The advisory notes, in part, that despite the visa-free entry policy, immigration authorities have been "exercising extreme and often arbitrary scrutiny," that tourists have faced "prolonged detention and deportation without clear reasons provided," and that travelers should ensure documentation is "irrefutable" while being prepared for possible entry denial regardless.
That language is unusually direct for an advisory about a country India maintains friendly relations with. It signals that the government views what happened to the Sharmas not as an isolated incident but as part of a pattern worth formally alerting its citizens about.
What This Has Actually Cost
Tourism advisories don't reverse easily. The language sits on the MEA website. It gets cited by travel agents, by insurers, by HR departments deciding whether to approve work trips. It changes behavior in ways that are diffuse but real.

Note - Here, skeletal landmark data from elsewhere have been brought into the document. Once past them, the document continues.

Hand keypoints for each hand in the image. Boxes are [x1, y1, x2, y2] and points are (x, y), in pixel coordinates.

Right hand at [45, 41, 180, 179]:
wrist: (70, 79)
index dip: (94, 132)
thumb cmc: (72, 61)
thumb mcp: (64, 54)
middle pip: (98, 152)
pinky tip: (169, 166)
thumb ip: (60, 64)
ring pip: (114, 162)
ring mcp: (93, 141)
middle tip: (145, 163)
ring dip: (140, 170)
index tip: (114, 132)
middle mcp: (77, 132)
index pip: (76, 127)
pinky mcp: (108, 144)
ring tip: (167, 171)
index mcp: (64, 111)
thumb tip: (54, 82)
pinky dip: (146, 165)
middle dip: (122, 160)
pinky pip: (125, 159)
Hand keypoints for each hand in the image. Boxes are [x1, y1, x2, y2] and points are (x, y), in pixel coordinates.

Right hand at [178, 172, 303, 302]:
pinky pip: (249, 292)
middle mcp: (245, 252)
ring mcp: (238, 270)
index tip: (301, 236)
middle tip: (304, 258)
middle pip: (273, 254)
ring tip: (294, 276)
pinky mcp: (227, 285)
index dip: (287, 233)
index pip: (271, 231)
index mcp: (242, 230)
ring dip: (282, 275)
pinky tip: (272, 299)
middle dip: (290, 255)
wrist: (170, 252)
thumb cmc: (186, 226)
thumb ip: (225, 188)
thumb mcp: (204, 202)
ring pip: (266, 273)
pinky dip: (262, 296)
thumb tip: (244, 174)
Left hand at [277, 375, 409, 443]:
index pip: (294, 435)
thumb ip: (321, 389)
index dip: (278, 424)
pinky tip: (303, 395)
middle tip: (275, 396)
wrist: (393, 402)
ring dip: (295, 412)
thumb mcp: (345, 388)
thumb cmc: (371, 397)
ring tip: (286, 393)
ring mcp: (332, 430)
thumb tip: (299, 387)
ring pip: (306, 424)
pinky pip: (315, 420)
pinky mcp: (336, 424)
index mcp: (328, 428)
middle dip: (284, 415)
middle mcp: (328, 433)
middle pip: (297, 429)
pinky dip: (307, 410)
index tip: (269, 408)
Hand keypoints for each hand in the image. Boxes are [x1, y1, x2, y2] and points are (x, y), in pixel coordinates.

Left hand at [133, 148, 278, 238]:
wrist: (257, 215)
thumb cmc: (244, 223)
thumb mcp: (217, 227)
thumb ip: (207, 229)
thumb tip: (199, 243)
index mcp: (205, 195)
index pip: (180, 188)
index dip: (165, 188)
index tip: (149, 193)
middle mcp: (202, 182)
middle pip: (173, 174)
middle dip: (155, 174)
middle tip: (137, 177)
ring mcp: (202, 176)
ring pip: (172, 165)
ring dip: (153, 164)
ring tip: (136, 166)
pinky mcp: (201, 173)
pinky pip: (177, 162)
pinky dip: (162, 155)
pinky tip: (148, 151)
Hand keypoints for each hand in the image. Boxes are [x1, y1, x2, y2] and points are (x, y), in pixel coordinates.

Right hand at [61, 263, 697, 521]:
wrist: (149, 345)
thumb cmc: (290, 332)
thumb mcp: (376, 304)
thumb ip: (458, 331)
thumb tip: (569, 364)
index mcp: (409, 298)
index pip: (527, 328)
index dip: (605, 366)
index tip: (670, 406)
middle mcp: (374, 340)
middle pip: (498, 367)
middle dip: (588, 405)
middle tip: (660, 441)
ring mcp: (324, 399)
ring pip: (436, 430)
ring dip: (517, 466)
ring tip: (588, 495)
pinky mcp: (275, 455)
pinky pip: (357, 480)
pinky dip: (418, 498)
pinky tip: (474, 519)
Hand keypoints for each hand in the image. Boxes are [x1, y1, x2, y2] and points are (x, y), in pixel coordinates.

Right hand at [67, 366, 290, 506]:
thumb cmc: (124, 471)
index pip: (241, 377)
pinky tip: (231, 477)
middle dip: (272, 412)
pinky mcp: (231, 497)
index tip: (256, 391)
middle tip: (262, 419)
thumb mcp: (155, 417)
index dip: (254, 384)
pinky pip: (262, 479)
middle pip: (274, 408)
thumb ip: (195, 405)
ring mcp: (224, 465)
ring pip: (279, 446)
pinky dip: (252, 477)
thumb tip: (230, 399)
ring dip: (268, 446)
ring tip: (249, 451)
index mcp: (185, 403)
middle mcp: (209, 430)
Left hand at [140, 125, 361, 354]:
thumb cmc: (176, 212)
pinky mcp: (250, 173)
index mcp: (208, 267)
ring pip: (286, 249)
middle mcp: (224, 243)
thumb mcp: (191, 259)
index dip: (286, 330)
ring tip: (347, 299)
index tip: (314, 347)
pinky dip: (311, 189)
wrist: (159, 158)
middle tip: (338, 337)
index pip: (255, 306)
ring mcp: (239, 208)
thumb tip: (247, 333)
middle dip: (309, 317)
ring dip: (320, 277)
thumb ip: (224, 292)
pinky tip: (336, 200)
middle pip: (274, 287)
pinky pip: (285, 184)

South Korea has been an increasingly significant destination for Indian travelers — direct flights, cultural affinity built by a decade of Hallyu consumption, a demographic ready to spend. That pipeline just got complicated.
The soft power calculation that made Korean culture so effective in India — the investment in music, drama, food, the whole aspirational aesthetic — works because the audience trusts the invitation. A tearful video of a woman describing 38 hours in a holding cell while asking what she did wrong and getting no answer is a direct hit to that trust. It reaches the same audience the Hallyu machine spent years cultivating.
No policy statement from a tourism board undoes that specific image. Not quickly.
For Aarav and Meera Sharma, the Jeju trip was supposed to be the jewel of their 2026 content calendar. What they produced instead was something that will be cited in diplomatic conversations and travel advisories for considerably longer than any reel from a luxury resort would have been.
This article is based on publicly available statements from the individuals involved, officially released MEA travel advisory text, and reported diplomatic exchanges between the Indian Embassy in Seoul and South Korean authorities as of February 26, 2026. The names Aarav and Meera Sharma are used as reported in source material.